Radiat Oncol J.  2025 Mar;43(1):6-12. 10.3857/roj.2024.00297.

Feasibility and safety study of ultra-hypofractionated neoadjuvant radiotherapy to margins-at-risk in retroperitoneal sarcoma

Affiliations
  • 1Division of Radiation Oncology, National Cancer Centre Singapore, Singapore
  • 2SingHealth Duke-NUS Oncology Academic Clinical Program, Duke-NUS Medical School, Singapore
  • 3Division of Medical Oncology, National Cancer Centre Singapore, Singapore
  • 4Translational Precision Oncology Laboratory, Institute of Molecular and Cell Biology, Agency for Science, Technology and Research, Singapore
  • 5Division of Surgery and Surgical Oncology, Department of Sarcoma, Peritoneal and Rare Tumours, National Cancer Centre Singapore, Singapore
  • 6Division of Surgery and Surgical Oncology, Department of Sarcoma, Peritoneal and Rare Tumours, Singapore General Hospital, Singapore
  • 7SingHealth Duke-NUS Surgery Academic Clinical Program, Duke-NUS Medical School, Singapore
  • 8Laboratory of Applied Human Genetics, Division of Medical Sciences, National Cancer Centre Singapore, Singapore
  • 9Institute of Molecular and Cell Biology, Agency for Science, Technology and Research, Research Entities, Singapore

Abstract

Purpose
Retroperitoneal sarcomas (RPS) are rare tumors that present unique challenges, often due to late presentation, and the proximity of critical organs makes complete surgical resection challenging. This study aimed to assess the feasibility of neoadjuvant short-course radiotherapy (SCRT) targeting margins-at-risk and to assess its potential impact on outcomes.

----------

Task description.
Answer these questions from the sarcoma radiotherapy abstract:
(a) In which month and year was it published?
(b) In which country are all the listed affiliations located?
(c) What radiotherapy approach did the study aim to assess for feasibility?
The entries that come after this abstract have nothing to do with it.

Pose landmark coordinates:
----------

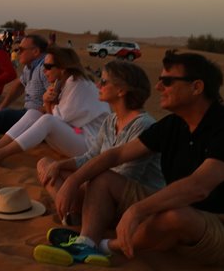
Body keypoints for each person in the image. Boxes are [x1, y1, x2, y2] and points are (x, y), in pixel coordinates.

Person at [36, 50, 224, 267]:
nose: (158, 88)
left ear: (196, 87)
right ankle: (86, 243)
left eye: (166, 82)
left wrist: (137, 210)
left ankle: (105, 246)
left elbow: (198, 187)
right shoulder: (173, 124)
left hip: (220, 223)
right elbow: (116, 154)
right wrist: (74, 180)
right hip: (176, 205)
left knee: (177, 217)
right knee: (103, 178)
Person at [36, 61, 164, 224]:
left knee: (97, 180)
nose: (98, 85)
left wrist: (75, 181)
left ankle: (79, 215)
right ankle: (75, 214)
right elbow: (91, 156)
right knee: (45, 164)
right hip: (101, 188)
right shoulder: (111, 120)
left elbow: (126, 176)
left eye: (103, 82)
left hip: (128, 200)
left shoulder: (143, 125)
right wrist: (60, 166)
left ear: (121, 90)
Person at [0, 46, 108, 167]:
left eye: (48, 67)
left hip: (91, 144)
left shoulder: (77, 84)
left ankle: (0, 154)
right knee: (34, 113)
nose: (44, 71)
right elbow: (55, 116)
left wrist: (47, 102)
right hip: (77, 132)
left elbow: (58, 119)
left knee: (47, 120)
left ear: (63, 68)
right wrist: (47, 103)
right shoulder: (63, 83)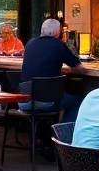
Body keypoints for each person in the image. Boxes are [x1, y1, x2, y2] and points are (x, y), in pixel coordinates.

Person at [18, 19, 85, 154]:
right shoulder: (57, 45)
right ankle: (60, 138)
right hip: (46, 101)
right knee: (80, 101)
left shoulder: (30, 43)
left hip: (23, 101)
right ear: (57, 32)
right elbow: (79, 68)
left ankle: (43, 137)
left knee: (55, 97)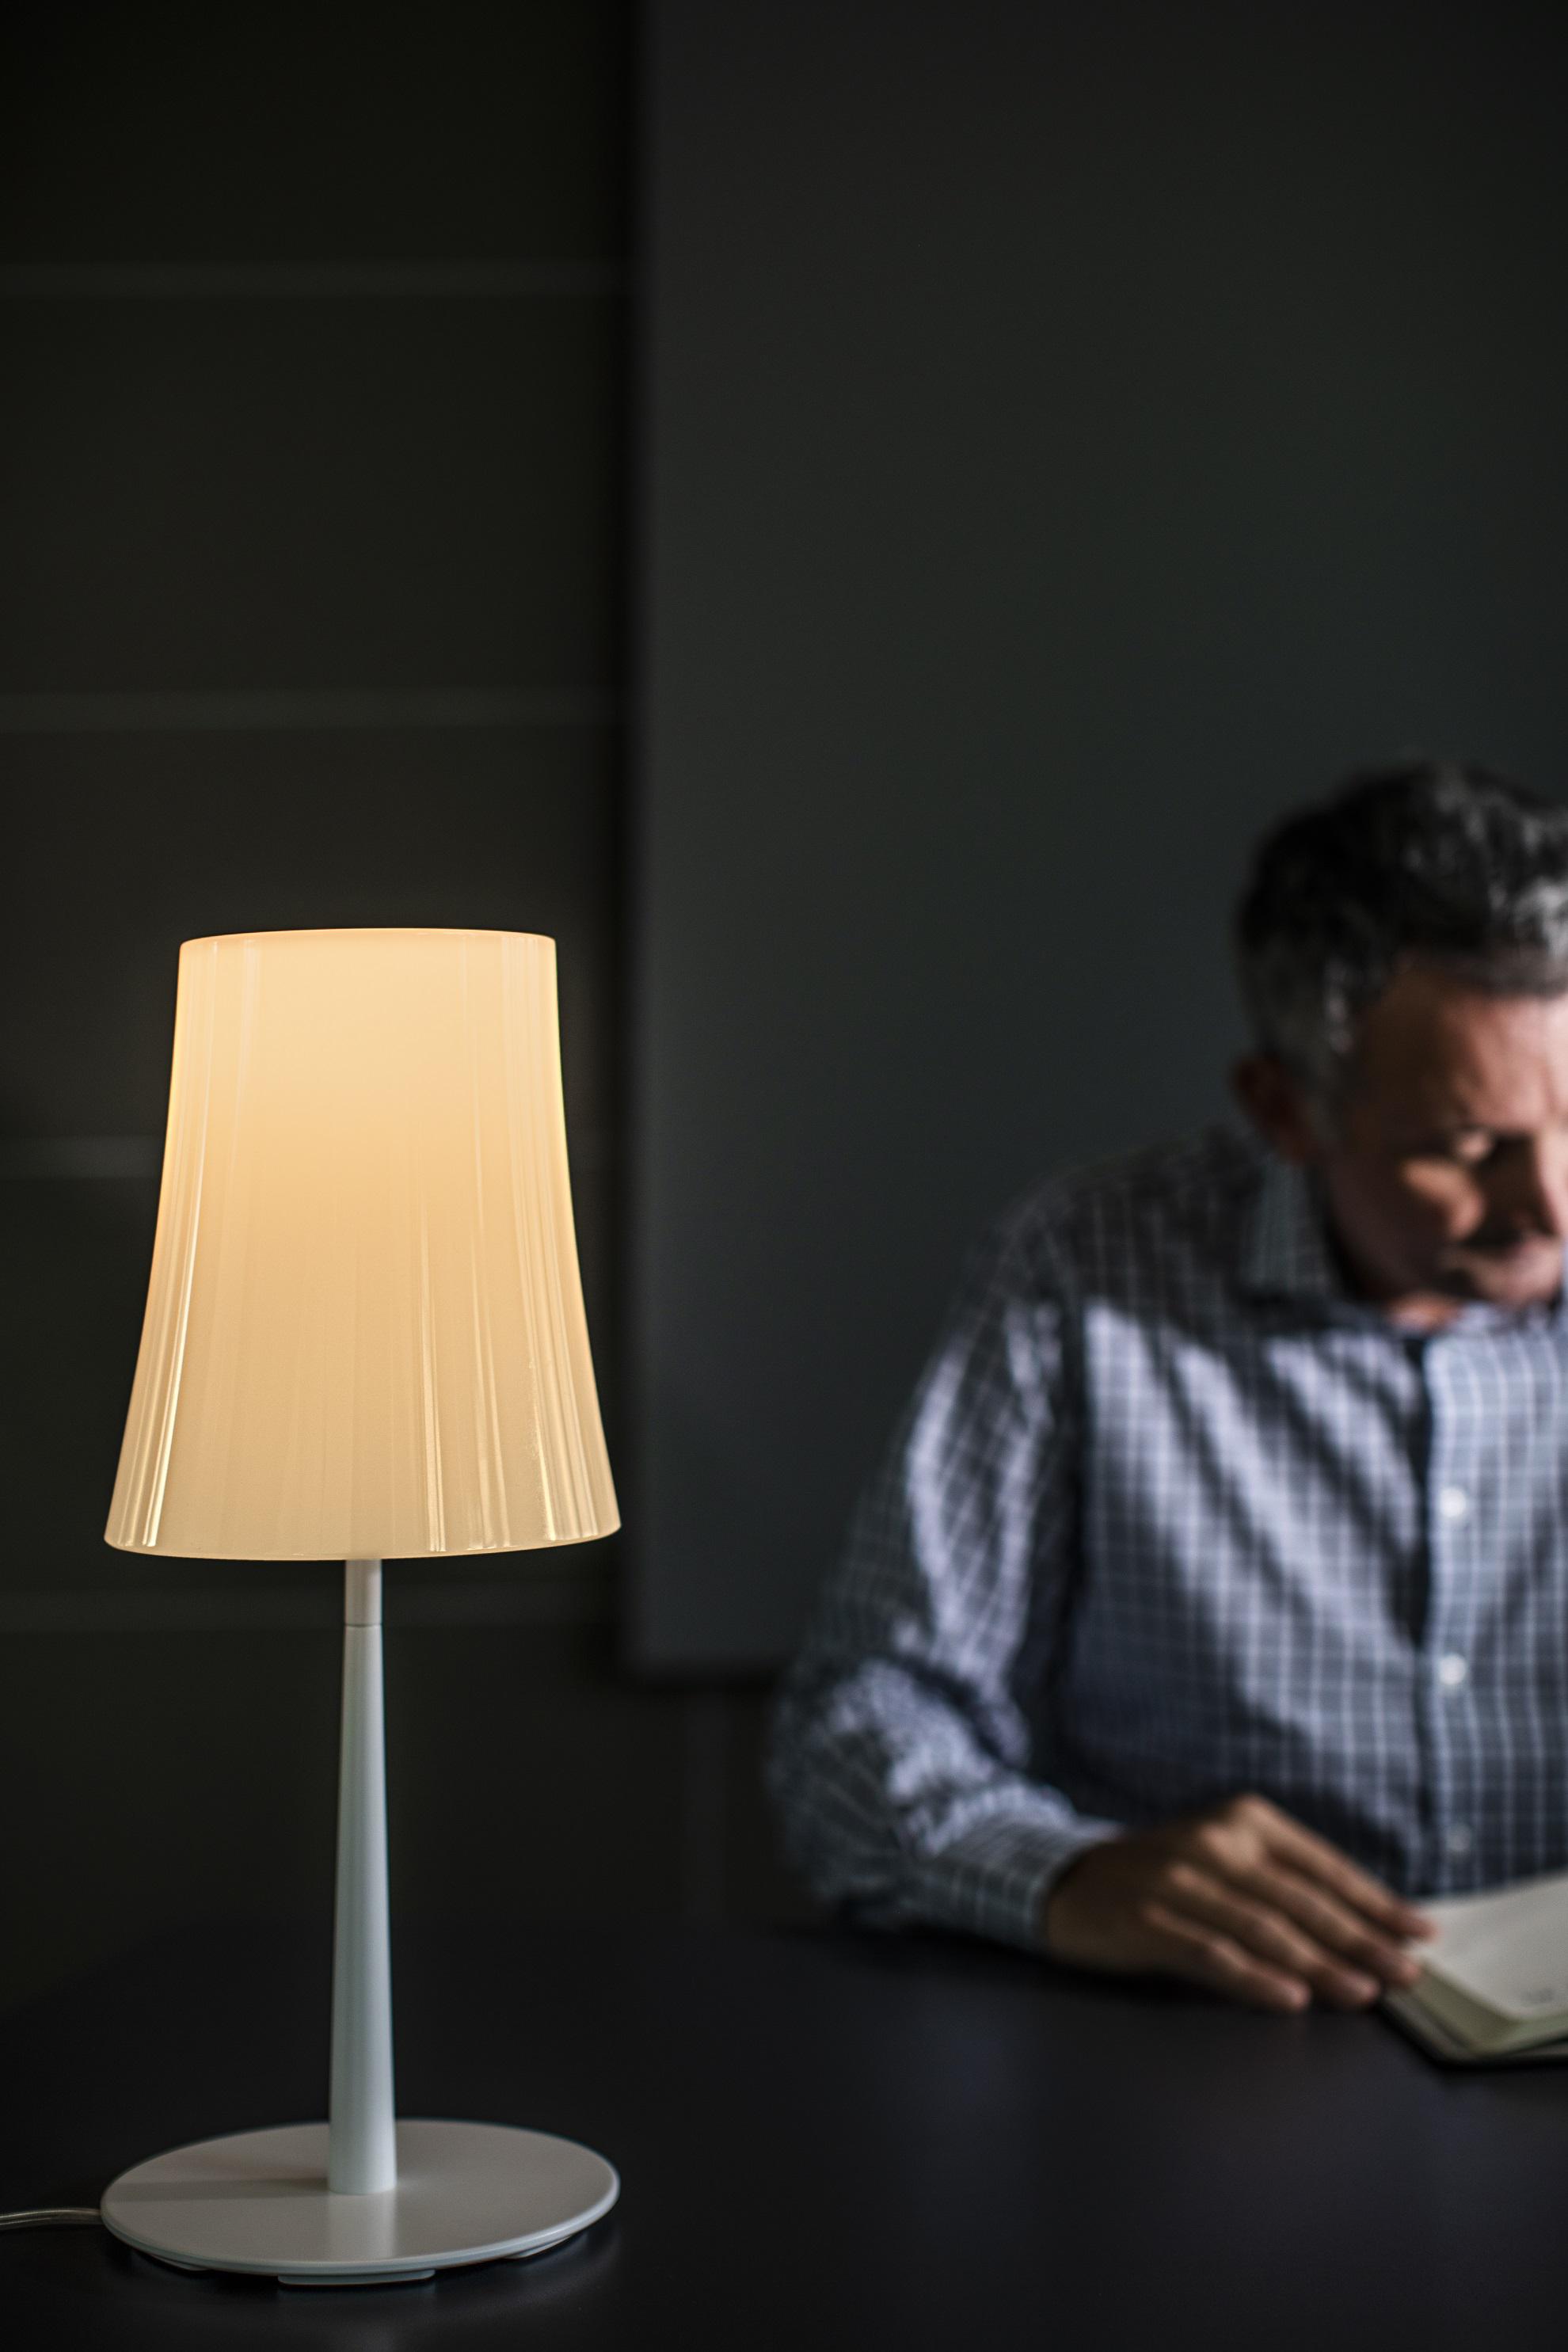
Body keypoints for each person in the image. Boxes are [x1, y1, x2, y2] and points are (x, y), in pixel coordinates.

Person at [768, 759, 1568, 2014]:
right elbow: (858, 1730)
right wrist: (1064, 1876)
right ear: (1284, 1108)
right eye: (1466, 1148)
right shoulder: (1084, 1265)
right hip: (1203, 2051)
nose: (1550, 1203)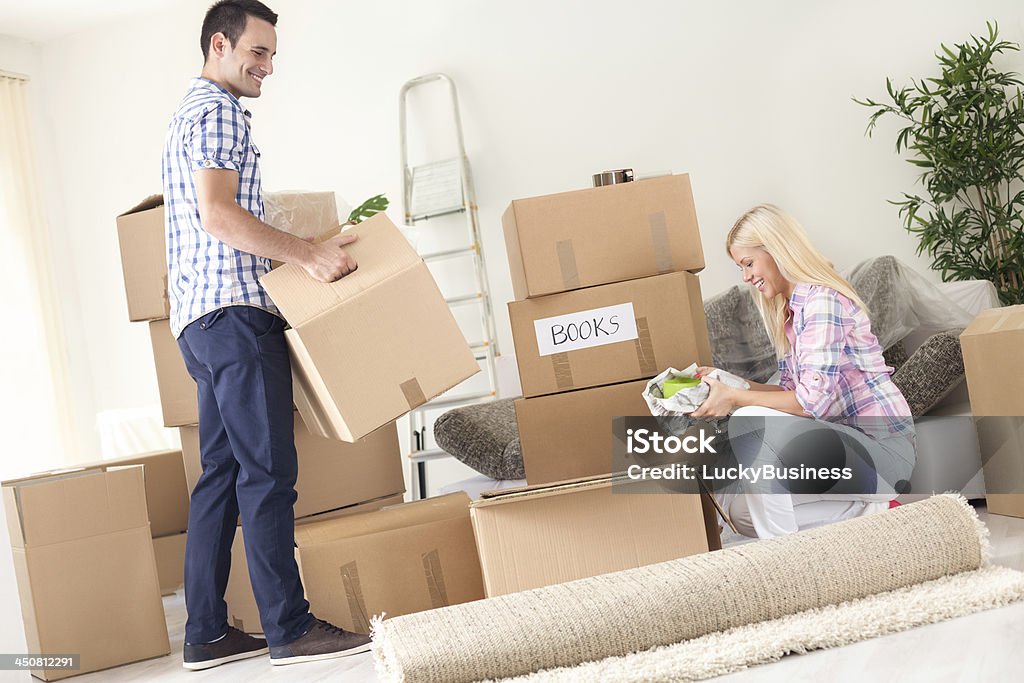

----------

Reply to the task.
(a) March 2025
(b) Singapore
(c) Neoadjuvant short-course radiotherapy (SCRT) targeting margins-at-risk